Josef Anton Riedel also Josef Riedel the Younger (* 20th April 1862 in Kořenov , then Polaun; † 20th January 1924 in Tiefenbach, today part Desná II - Potočná the municipality Desná ) was a Czech chemist and entrepreneur . He came from the glassmaker family of the same name and after the death of his father in 1894 took over the company from which today's Riedel Glas emerged . He ran it until his own death in 1924.

Life

Josef Anton Riedel the Elder J. comes from the second marriage of Josef Riedel the Elder to Johanna geb. Neuwinger. He studied in Dresden and at the École de Chemie in Mulhouse . His higher education enabled him to develop numerous new glass manufacturing processes and to apply for patents . He also built the first glass laboratory in Northern Bohemia.

When he was 32 years old, his father died and he took over his father's life's work as the seventh generation in a row. In addition to glass production for domestic use, Riedel developed numerous applications for glass in the technical field. So- called tarnishing colors developed under his leadership . It went z. B. a brilliant yellow into a rich yellow and a borax pink into a carnelian. In the in-house bronze factory, it was possible to spray low-melting metals onto glass.

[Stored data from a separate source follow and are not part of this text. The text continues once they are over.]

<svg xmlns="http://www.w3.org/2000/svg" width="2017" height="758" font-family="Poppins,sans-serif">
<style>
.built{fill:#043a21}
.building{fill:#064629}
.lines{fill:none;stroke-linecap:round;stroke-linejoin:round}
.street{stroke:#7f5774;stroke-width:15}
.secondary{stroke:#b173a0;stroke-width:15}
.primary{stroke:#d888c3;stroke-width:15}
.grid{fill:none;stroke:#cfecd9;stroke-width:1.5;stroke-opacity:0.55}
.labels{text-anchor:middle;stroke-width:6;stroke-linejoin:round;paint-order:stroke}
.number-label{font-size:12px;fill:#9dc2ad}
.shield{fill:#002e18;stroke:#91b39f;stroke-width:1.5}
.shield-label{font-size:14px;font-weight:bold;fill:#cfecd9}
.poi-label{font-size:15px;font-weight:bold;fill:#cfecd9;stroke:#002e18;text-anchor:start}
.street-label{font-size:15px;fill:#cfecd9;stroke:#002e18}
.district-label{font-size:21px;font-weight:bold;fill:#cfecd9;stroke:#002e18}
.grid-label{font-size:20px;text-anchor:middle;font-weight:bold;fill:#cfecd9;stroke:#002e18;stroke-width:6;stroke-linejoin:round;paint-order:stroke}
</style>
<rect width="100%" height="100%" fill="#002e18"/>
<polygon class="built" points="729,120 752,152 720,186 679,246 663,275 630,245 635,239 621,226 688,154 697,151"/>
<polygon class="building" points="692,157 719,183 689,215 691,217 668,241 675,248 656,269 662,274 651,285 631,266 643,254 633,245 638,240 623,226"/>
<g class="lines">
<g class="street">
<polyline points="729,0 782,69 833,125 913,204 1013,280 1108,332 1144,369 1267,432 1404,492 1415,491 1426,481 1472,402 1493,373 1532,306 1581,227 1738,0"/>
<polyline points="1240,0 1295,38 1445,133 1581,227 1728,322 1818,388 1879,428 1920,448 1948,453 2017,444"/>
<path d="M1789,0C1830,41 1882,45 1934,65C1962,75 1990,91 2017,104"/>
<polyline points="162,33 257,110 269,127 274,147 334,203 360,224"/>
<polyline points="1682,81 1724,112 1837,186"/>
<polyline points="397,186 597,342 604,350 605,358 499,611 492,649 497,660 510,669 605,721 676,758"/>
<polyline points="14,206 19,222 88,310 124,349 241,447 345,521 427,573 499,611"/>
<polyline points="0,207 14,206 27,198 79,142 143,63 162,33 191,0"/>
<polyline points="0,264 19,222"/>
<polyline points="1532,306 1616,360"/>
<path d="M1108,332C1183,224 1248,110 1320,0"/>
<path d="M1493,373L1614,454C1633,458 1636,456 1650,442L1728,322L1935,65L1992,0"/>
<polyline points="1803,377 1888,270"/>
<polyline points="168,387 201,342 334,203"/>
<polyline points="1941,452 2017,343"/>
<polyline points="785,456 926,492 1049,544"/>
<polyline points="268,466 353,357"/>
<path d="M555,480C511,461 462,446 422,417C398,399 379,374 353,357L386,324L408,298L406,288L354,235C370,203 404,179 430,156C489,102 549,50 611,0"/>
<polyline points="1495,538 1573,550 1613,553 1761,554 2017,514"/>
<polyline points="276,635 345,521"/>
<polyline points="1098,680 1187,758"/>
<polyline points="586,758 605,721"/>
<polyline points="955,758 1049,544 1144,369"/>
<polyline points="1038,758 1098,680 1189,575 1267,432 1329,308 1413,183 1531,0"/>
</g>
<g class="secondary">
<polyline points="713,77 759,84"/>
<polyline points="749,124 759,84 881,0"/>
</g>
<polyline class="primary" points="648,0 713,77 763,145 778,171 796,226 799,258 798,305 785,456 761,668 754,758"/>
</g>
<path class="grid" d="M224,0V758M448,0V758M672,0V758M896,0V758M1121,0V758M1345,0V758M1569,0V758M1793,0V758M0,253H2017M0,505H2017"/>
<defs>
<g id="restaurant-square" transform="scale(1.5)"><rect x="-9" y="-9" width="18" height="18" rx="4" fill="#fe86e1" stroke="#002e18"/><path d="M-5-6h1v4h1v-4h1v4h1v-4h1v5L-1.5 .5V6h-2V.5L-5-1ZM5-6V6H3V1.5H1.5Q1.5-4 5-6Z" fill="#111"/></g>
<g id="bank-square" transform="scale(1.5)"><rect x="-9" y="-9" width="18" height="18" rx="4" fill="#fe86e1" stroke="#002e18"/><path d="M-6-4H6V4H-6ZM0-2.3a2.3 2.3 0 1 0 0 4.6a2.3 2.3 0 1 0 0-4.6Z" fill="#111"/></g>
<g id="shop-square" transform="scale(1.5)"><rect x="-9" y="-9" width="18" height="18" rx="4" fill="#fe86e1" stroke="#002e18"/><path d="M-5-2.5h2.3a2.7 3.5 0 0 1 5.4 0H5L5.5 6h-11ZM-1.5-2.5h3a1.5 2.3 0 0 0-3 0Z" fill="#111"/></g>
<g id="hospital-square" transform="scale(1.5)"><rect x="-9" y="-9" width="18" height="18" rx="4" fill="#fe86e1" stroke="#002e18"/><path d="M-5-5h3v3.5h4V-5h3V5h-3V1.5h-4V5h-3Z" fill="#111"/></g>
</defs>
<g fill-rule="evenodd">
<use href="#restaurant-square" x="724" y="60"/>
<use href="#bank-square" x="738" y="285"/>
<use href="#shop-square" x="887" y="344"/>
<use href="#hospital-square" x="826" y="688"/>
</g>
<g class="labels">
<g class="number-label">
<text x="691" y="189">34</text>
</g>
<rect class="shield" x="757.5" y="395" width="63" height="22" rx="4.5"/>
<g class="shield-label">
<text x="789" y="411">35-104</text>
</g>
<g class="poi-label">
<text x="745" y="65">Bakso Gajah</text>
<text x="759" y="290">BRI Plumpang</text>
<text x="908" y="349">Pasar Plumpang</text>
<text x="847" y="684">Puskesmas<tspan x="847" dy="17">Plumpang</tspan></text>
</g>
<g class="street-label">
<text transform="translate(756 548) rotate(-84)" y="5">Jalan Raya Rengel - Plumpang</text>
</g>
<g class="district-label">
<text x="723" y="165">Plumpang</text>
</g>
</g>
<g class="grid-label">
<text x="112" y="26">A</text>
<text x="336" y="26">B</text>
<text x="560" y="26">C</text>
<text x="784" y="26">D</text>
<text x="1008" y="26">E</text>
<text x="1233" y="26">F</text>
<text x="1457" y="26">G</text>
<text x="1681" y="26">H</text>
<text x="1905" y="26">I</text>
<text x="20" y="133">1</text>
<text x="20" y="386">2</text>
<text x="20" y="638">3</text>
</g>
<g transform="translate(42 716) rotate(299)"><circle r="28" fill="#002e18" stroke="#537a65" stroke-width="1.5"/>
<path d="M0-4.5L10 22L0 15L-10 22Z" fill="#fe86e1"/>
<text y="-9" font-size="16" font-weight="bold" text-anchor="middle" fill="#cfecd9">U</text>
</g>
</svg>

These developments came just right for the assembly of the then emerging colored traffic lights , the reflectors for vehicles (cats eyes), waterproof street lamps , insulators and many more for high-voltage lines, but also in the core area of the glass-making, the use of glass , he scored groundbreaking technical innovations: after ten years of development, succeeded the manufacture of a machine to mechanize the production of glass rods and tubes. Previously, so-called jumpers had to stretch the viscoplastic glass in the up to 200 m long pulling aisles. A machine was also used to thread the pearls. The improvement of the production of fused pearls in the Rocaille process brought Polaun to a leading position worldwide.

India was a large sales area for the North Bohemian glass industry. Hundreds of thousands of brightly colored glass hoops were made for India alone . The opening of the Suez Canal in 1869 shortened the sea route to India by 10,000 km and facilitated transport there. At the turn of the century, Riedel employed 400 glassmakers alone. In addition, there were around 6,000 glassblowers and 20,000 home workers in the border region around Gablonz , some of them in the surrounding area .

After his death in 1924, his grandson Walter Riedel took over management of the company.

Social commitment and honors

Many glass workers at the time had lung problems. In 1904, Riedel founded a lung sanatorium at the district hospital in Tannwald (Bohemia) . Together with a student of the well-known surgeon Prof. Theodor Billroth , Dr. Schwertassek, considerable progress was made in the differentiation between tuberculosis and silicosis (dust lung), which had considerable consequences for the very different therapy. He had workers' apartments built according to the latest hygienic advances.

In 1888 he received the Knight's Cross of the Franz Joseph Order from Emperor Franz Josef .

literature

Individual evidence

  1. Stefan Esser: Riedel . Droemer Verlag Munich 2005. ISBN 3-426-27373-X , p. 96.
  2. Stefan Esser: Riedel . Droemer Verlag Munich 2005. ISBN 3-426-27373-X , p. 97.